**Stored data:**
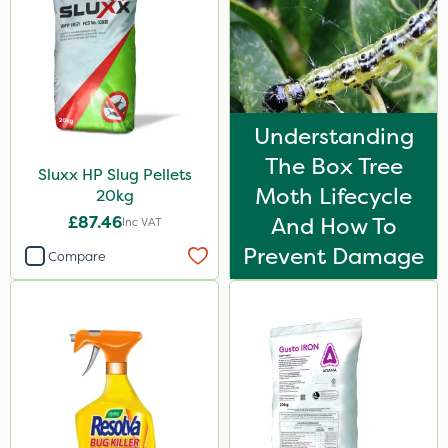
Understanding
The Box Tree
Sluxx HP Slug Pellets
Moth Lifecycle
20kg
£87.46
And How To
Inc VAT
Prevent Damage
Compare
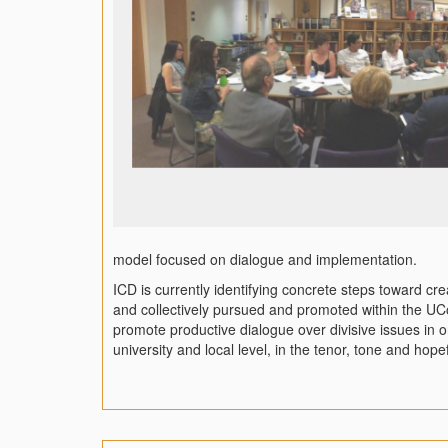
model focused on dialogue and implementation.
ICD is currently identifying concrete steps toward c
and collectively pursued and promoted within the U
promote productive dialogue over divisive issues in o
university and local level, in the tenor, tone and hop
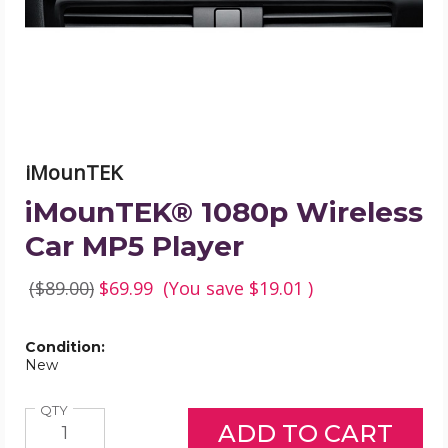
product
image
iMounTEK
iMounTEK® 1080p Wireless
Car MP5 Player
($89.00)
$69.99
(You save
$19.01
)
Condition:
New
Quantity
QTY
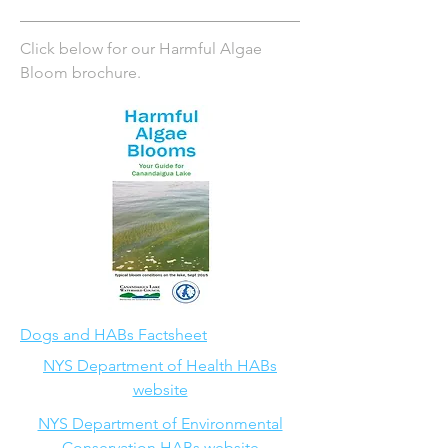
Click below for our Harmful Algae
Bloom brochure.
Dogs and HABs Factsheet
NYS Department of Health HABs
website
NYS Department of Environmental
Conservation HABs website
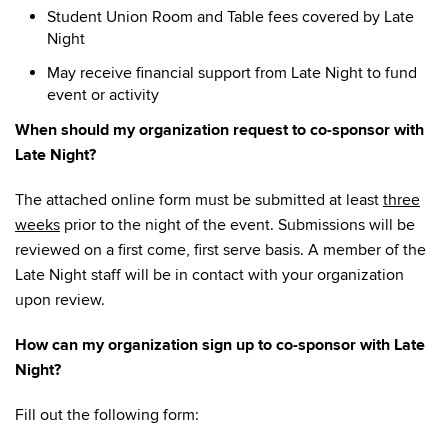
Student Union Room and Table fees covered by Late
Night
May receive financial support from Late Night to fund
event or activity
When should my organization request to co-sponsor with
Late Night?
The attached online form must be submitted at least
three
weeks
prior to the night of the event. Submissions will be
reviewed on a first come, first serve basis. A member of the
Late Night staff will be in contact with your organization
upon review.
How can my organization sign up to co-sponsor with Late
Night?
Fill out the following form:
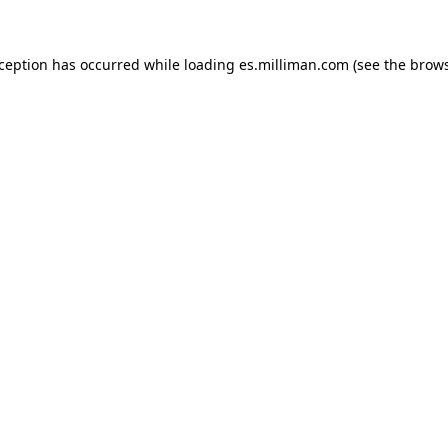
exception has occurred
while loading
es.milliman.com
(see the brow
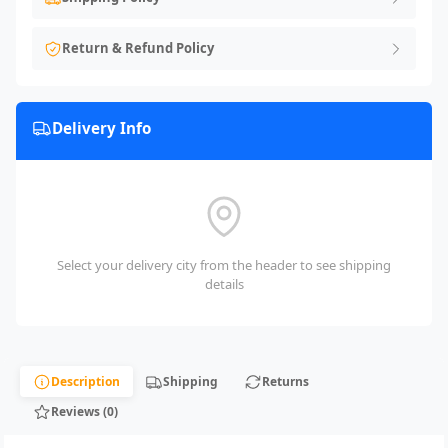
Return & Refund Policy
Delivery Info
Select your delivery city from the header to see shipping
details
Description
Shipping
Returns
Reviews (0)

**Exercise prompt:** Set down the records above exactly as written, beginning with the first line and ending with the line that contains "ICD is currently", and do not include pictures.

**Your response:**
Understanding
The Box Tree
Sluxx HP Slug Pellets
Moth Lifecycle
20kg
£87.46
And How To
Inc VAT
Prevent Damage
Compare
model focused on dialogue and implementation.
ICD is currently identifying concrete steps toward c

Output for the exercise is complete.